--- BEGIN ---
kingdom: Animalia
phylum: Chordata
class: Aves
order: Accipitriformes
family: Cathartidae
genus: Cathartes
--- END ---
--- BEGIN ---
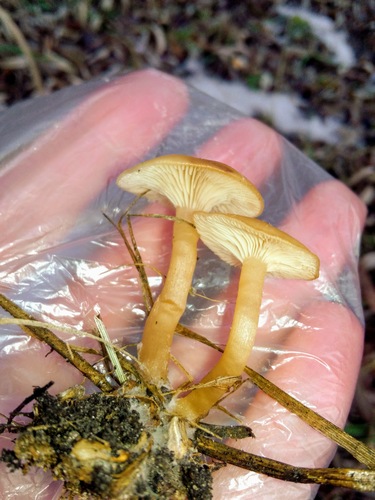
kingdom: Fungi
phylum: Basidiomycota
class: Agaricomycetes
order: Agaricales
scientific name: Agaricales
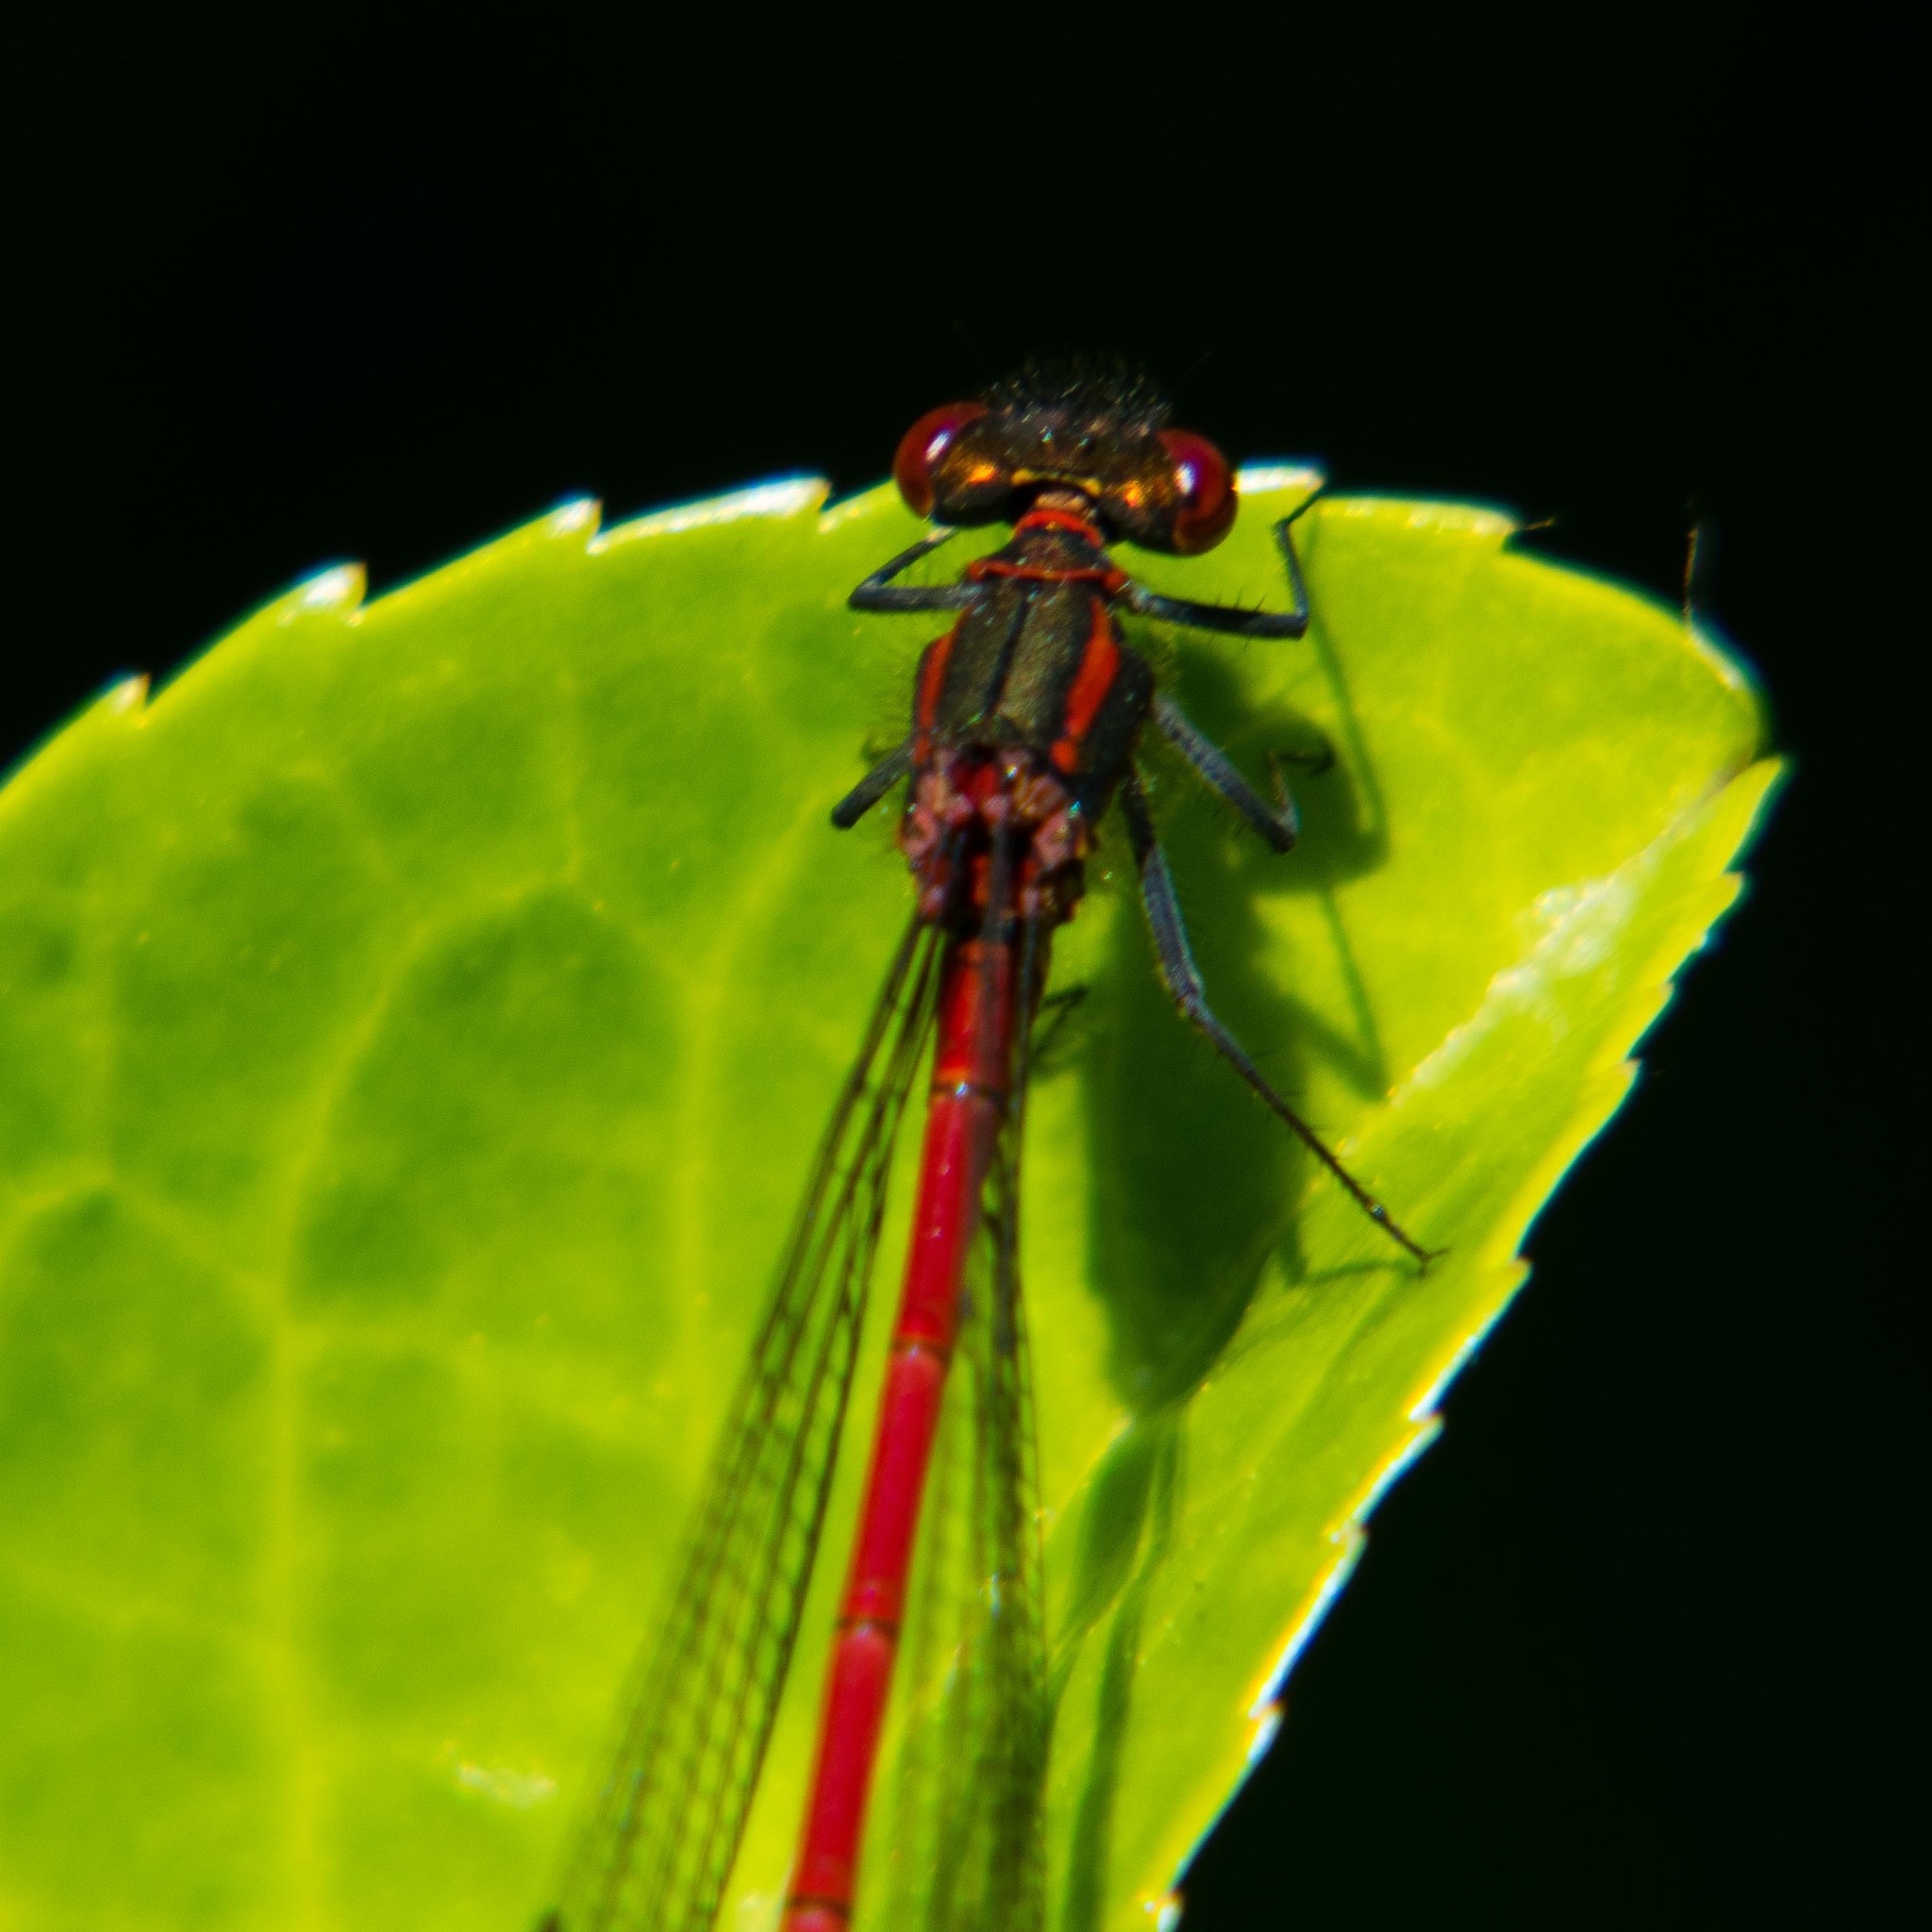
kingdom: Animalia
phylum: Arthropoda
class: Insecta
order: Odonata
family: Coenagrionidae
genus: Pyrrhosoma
--- END ---
**The problem**.
In the items, from the line with "phylum: Basidiomycota" up to and including the line with "genus: Pyrrhosoma", switch "scientific name" to "taxon" and give those lines again, leaving out the pictures and keeping everything else unchanged.

**Exercise result**.
phylum: Basidiomycota
class: Agaricomycetes
order: Agaricales
taxon: Agaricales
kingdom: Animalia
phylum: Arthropoda
class: Insecta
order: Odonata
family: Coenagrionidae
genus: Pyrrhosoma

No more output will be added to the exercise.